Already, what GPT-3 shows is that literary style is an algorithm, a complex series of instructions. The reason a passage from Kafka or Coleridge or Englander doesn’t look like math is because the mind isn’t capable of holding a hundred and seventy-five billion parameters at the same time. Very soon, when you read a text you will not be able to assume a person intended or wrote that language. Eventually, this technology will escape the confines of the scientific realm, to those who use language to manipulate and to control, and perhaps even those who use language to express and celebrate.
Source: “The Computers Are Getting Better at Writing” (April 30, 2021)

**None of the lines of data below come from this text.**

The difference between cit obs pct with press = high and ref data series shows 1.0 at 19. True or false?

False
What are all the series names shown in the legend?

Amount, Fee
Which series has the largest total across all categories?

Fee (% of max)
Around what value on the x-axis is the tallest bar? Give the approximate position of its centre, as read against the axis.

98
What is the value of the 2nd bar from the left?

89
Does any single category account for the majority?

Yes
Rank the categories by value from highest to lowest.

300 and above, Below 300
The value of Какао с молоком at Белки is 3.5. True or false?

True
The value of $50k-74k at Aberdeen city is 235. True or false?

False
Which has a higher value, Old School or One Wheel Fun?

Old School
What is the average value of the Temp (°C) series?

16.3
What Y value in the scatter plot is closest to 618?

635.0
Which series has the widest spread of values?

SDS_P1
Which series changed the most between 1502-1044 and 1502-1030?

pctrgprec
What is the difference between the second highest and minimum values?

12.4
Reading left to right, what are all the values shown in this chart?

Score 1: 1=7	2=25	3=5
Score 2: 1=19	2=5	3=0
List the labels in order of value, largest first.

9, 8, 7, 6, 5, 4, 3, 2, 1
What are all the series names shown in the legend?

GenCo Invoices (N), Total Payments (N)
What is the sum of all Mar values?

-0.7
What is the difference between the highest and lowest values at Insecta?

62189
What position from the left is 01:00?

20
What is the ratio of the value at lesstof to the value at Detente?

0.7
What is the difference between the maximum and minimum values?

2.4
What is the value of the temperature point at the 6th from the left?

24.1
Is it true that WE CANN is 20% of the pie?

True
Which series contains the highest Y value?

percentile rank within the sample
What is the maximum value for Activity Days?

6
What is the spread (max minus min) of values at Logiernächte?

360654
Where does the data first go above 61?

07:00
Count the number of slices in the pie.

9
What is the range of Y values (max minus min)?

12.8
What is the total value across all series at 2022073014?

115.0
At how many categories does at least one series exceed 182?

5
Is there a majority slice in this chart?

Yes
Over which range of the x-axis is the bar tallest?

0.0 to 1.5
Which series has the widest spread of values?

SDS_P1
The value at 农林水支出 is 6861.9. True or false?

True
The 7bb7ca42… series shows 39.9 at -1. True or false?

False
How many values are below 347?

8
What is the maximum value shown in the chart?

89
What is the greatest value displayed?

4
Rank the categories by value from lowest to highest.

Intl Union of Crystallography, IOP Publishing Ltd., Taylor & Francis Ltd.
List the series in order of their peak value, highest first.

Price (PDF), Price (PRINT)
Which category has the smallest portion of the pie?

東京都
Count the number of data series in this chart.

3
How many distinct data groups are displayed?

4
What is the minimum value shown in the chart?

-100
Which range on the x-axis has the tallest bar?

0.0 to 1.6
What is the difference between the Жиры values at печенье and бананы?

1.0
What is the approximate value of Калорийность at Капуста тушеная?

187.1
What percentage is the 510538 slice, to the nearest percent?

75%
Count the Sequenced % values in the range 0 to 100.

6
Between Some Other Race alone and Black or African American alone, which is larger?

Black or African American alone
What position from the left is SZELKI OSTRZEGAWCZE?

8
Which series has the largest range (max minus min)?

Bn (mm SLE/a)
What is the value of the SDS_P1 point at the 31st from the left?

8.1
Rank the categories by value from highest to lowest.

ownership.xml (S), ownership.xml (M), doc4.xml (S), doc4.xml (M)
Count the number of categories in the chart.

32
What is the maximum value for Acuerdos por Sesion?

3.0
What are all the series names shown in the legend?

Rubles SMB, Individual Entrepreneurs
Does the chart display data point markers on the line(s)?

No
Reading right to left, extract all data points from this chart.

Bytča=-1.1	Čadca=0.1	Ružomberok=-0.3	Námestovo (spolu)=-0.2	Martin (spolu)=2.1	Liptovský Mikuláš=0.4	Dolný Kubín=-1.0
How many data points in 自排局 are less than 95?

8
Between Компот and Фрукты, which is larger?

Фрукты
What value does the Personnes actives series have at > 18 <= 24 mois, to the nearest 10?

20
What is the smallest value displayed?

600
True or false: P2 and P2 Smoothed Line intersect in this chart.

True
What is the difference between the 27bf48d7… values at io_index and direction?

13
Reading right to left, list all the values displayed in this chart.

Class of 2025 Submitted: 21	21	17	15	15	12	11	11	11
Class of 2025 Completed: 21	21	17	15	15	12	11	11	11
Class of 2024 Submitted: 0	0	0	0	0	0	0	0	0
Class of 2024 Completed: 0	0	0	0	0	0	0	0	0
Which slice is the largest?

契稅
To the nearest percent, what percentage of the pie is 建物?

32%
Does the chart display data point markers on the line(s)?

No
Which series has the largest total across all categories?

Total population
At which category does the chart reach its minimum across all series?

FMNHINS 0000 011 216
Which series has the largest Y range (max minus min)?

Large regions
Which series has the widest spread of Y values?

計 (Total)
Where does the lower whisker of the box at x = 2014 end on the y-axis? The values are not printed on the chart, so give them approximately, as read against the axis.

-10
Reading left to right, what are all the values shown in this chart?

And suddenly I’m flashing on Theodore Roszak in Where the Wasteland Ends, written fifty years ago as a preemptive commentary on this New Yorker piece and the cyberpunk-esque nature of its anti-utopian vision:
The more objectified the study of behavior grows, the more remote it becomes (at least for many scientists) as a form of experience known from within. Until it finally becomes quite sensible to speak of machines that “see” or “remember,” “think” or “create” — as well as people, or even better. . . .
Within recent years, I have come across glowing reports of computer machines that have “consciences,” that “teach,” and “learn,” that “compose music,” and that “feel” and “hurt,” even machines that do or will soon do architecture. . . .
The prospectus for artificial intelligence machines is limitlessly optimistic. It includes their use as a superintelligent governing apparatus to run a total national economy and to plan military strategy. . . . Richard Landers looks forward to the day when our closest friends will be “conversation machines” . . . so much better than real people. “When the day comes that conversation machines are developed, I strongly believe that many will prefer them to humans as telephone partners — particularly the machines that are ‘tunable’ to one’s personality.”